Hi all,


thank you for the interest in the primary sources tool!


I wanted to make sure that there are no false expectations. Google has committed to deliver the initial tool. Thanks to Thomas P’s internship and support from Thomas S and Sebastian, and with the release of the data, the code, the paper, and all services running on Wikimedia infrastructure, we have achieved that milestone. The tool was developed as open source, in order to allow the community to continue to mold it and to invest in it as the community sees warranted.


I am particularly thankful to Marco Fossati for his work in creating further datasets. Thomas S has in the last few days cleaned up the issue list and merged pull requests. Thank you, Thomas! We are all very thankful for the pull requests, in particular to Thomas P, Wieland Hoffmann, and Tom Morris. In general, we plan to keep the tool up as far as our time allows, and continue to merge such requests, but we have no concrete plans of extending its functionality right now.


We are very grateful to everyone contributing to the project, or using the tool. If anyone wants to take over the project, we would invite you to contribute a bit for a while, and then let’s discuss about it. I would be thrilled to see this tool develop.


As a reminder, a lot of data has been released under CC0. We invite all to play around with the data and see if there are slices of the data that can be directly uploaded to Wikidata, as Gerard suggests.


If there are any questions, we’ll try to answer them. Again, thanks everyone!


Cheers,

Denny


On Tue, Feb 23, 2016 at 11:08 AM Tom Morris <tfmorris@gmail.com> wrote:
On Tue, Feb 23, 2016 at 1:52 PM, Stas Malyshev <smalyshev@wikimedia.org> wrote:

> As Gerard has pointed out before, he prefers to re-enter statements
> instead of approving them. This means that the real number of "imported"
> statements is higher than what is shown in the dashboard (how much so
> depends on how many statements Gerard and others with this approach have
> added). It seems that one should rather analyse the number of statements

Yes, I do that sometimes too - if there is a statement saying "spouse:
X" on wikidata, and statement in Freebase saying the same but with the
start date, or the Freebase one has more precise date than the Wikidata
one, such as full date instead of just year, I will modify the original
statement and reject the Freebase one.

I filed a bug report for this yesterday: https://github.com/google/primarysources/issues/73
I'll add the information about more precise qualifiers, since I didn't address that part.
 
I'm not sure this is the best
practice with regard to tracking numbers but it's easiest and even if my
personal numbers do not matter too much I imagine other people do this
too. So rejection does not really mean the data was not entered - it may
mean it was entered in a different way. Sometimes also while the data is
already there, the reference is not, so the reference gets added.
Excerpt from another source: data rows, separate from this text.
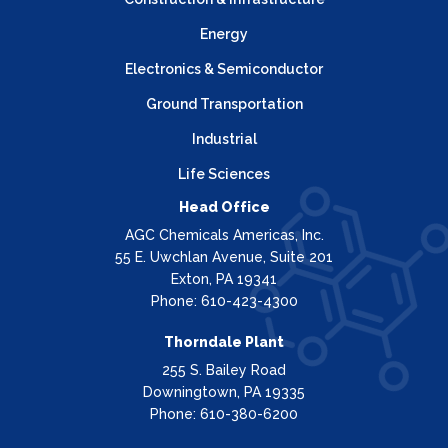
Energy
Electronics & Semiconductor
Ground Transportation
Industrial
Life Sciences
Head Office
AGC Chemicals Americas, Inc.
55 E. Uwchlan Avenue, Suite 201
Exton, PA 19341
Phone: 610-423-4300
Thorndale Plant
255 S. Bailey Road
Downingtown, PA 19335
Phone: 610-380-6200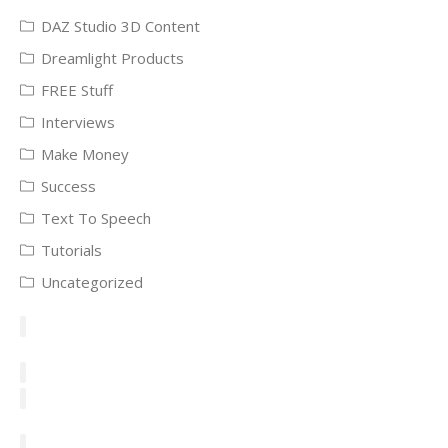
DAZ Studio 3D Content
Dreamlight Products
FREE Stuff
Interviews
Make Money
Success
Text To Speech
Tutorials
Uncategorized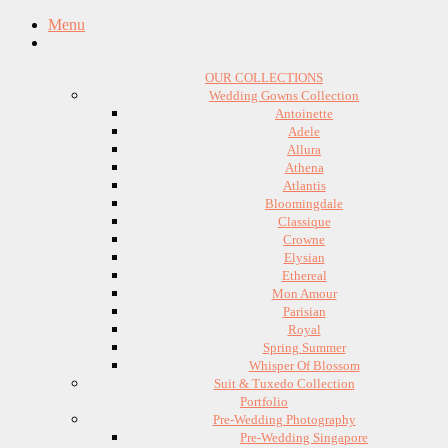
Menu
OUR COLLECTIONS
Wedding Gowns Collection
Antoinette
Adele
Allura
Athena
Atlantis
Bloomingdale
Classique
Crowne
Elysian
Ethereal
Mon Amour
Parisian
Royal
Spring Summer
Whisper Of Blossom
Suit & Tuxedo Collection
Portfolio
Pre-Wedding Photography
Pre-Wedding Singapore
Even if you don't care about your personal numbers, I'd argue that not being able to track the quality of data sources feeding the Primary Sources tool is an issue.  It's valuable to not only measure quality for entire data sets, but also for particular slices of them since data sources, at least large ones like Freebase, are rarely homogenous in quality.

It's also clearly an issue that the tool is so awkward that people are working around it instead of having it help them.